In my last blog we discussed the 3rd of four key action components of leading your team:

  1. You know and completely understand what the team destination/goal is,
  2. You clearly communicate that destination to your team,
  3. You solicit their input for how to get there, and
  4. You are a walking, breathing scoreboard!

Today let’s tackle the 4th and final component – You are a walking, breathing scoreboard!

When I was Manager of Marketing Intelligence for a software company, every leader went through an annual 360o feedback process, which, by the way, is key if you have any hope of improving employee engagement.

One of the more important pieces of data I heard from my team is that, while I was skilled at providing direction, I was lacking when it came to letting them know what happened during and after the project or task was complete.

What I learned from that is twofold: (1) we all want to know where we stand in relation to each goal; and (2) we want to clearly understand the impact of our work.

Yes, we all want to know where we stand; Millennials insist on it. If your leadership style is, “I told you once you’re doing well. If it changes, I’ll let you know,” you likely have issues with your team’s productivity and ownership of their work.

Employee engagement requires you letting your team know where they stand

We are a society deeply entrenched in keeping score, whether it’s in sports, competition-based reality shows, or political polls. Imagine watching a basketball game where they’ve changed the rules and, instead of revealing the score as the game unfolds, you don’t find out who won until the game is over! That’s what it feels like to your employees when you assign goals and don’t let them know the score as they forge ahead.

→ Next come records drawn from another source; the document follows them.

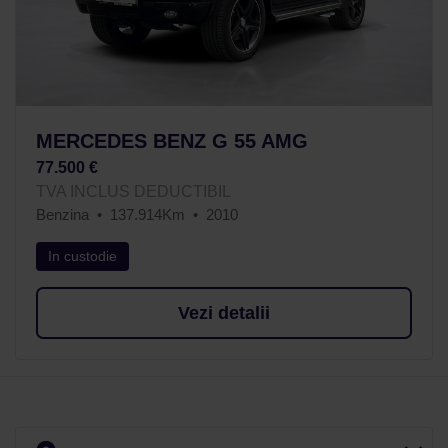
MERCEDES BENZ G 55 AMG
77.500 €
TVA INCLUS DEDUCTIBIL
Benzina
137.914Km
2010
In custodie
Vezi detalii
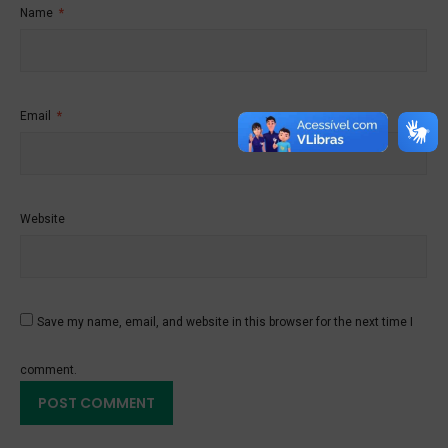
Name
*
Email
*
Website
Save my name, email, and website in this browser for the next time I
comment.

There is the argument that employees should know where they stand in relation to the goal. That might be possible if the goal remained fixed but you and I both understand that the goal/deliverables of nearly all projects are adapted as they move forward. If we forget to pass those changes along to those who are doing the work, they end up working toward a goal that no longer exists; they tend to become demotivated and less productive. This is one of the more compelling reasons for you to be a walking, breathing scoreboard, And even if the goal remains fixed and they do know where they stand, your employees want assurance that you agree with their assessment of where they stand in relation to the goal.

When employees know where they stand, they get more motivated. And here’s the interesting part: they get more motivated even if they find out they’re behind. If they’re on track, it feels good and they want to do more. When they know they’re behind, they become more determined to catch up. Could there be a better reason to keep them informed of the status?

Employee Engagement (and leaders are employees, too) is all about having opportunities every day to use your creativity. When you and your team know where you stand in relation to your goals you know where your creativity is most needed, you become more engaged as you apply it.